Although the company has maintained its quarterly dividend distribution over the past 18-months, I strongly believe that if ACI can meet and/or exceed annual production estimates not only at its Leer Mine but at a number of other facilities, and also demonstrate an increase in its distributable cash flows, then there's a very good chance we could see a pop in the company's dividend over the next 12-18 months.
Looking Ahead to Q4 Estimates
By looking ahead to the company's Q4 earnings, in which analysts are calling for ACI to lose $0.34/share in terms of EPS (which is $0.03/share higher than the -$0.31/share loss the company had reported during Q3) and generate $821.12 million in terms of revenue (which is just about $30 million more than the company had reported during Q3), I think that these estimates can be met or even exceeded.
How is that you ask? If the company can demonstrate an increase in the amount of tons sold (by at least 1.1 million tons on a year-over-year basis), increase its EBITDA (by no less than $125 million over the next 6-12 months), and meet and/or exceed production estimates at its Leer Mine facility (which is estimated to produce 3.0-to-3.5 tons per year over the next several years), I see no reason why such estimates can't be met or even exceeded by a considerable amount.
Risk Factors (Most Recent 10-K)
According to the company's most recent 10-K there are a number of risk factors potential investors should consider before establishing a position in Arch Coal. These risk factors include but are not limited to the following:
Volatility and Downward Changes in the Price of Coal
Volatile coal costs have a direct impact on Arch Coal's industry. ACI's profitability and the value of its coal reserves depend upon the prices it receives for the coal it produces and supplies. The contract prices the company receives in the future for coal it supplies depends upon a number of factors, which include: the domestic and foreign supply and demand for coal, the quantity and quality of coal available from competitors, the domestic and foreign air emission standards for coal-fueled power plants and the ability of coal-fueled power plants to meet these standards, and domestic and foreign economic conditions, including economic slowdowns.

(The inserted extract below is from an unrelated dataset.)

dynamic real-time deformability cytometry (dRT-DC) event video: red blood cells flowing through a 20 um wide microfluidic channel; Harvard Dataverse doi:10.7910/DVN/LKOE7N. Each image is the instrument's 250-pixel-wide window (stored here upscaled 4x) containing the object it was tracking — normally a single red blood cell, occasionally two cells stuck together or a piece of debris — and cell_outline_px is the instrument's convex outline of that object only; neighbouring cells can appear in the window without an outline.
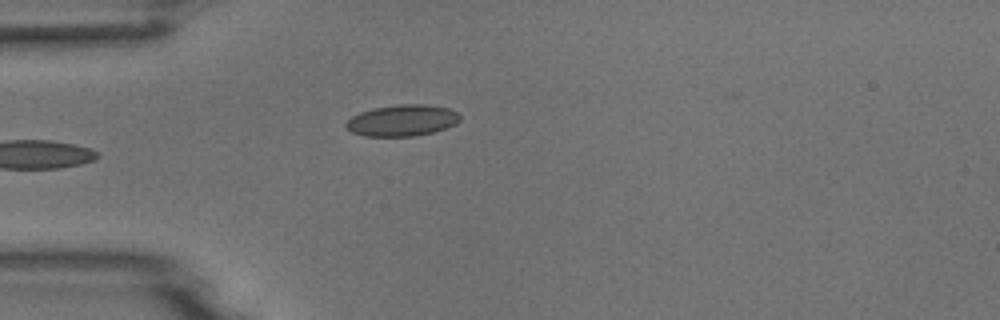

A Decline in the Demand for Metallurgical Coal
Portions of the company's coal reserves possess quality characteristics that enable it to mine, process and market these reserves as either metallurgical coal or high quality steam coal, depending on the prevailing conditions in the metallurgical and steam coal markets.
The company will decide whether to mine, process and market these coals as metallurgical or steam coal based on management's assessment as to which market is likely to provide ACI with a higher margin. It considers a number of factors when making this assessment, including the difference between the current and anticipated future market prices of steam coal and metallurgical coal and the increased costs incurred in producing coal for sale in the metallurgical market instead of the steam market.
A decline in the metallurgical market relative to the steam market could cause the company, as well as its competitors, to shift coal from the metallurgical market to the steam market, thereby reducing its revenues and profitability and increasing the availability of coal to customers in the steam market.
For those of you who may be considering a position in Arch Coal I'd keep a watchful eye on a number of things over the next 12-24 months as each could play a role in both the company's near-term and long-term growth.
For example, near-term investors should focus on the company's recent performance and trend behavior while longer-term investors should focus on the company's dividend behavior over the next 12-18 months, as well as its ability to meet and/or exceed the production estimates that are calling for the company to produce 3.0-to-3.5 million tons of coal each year from its Leer Mine facility.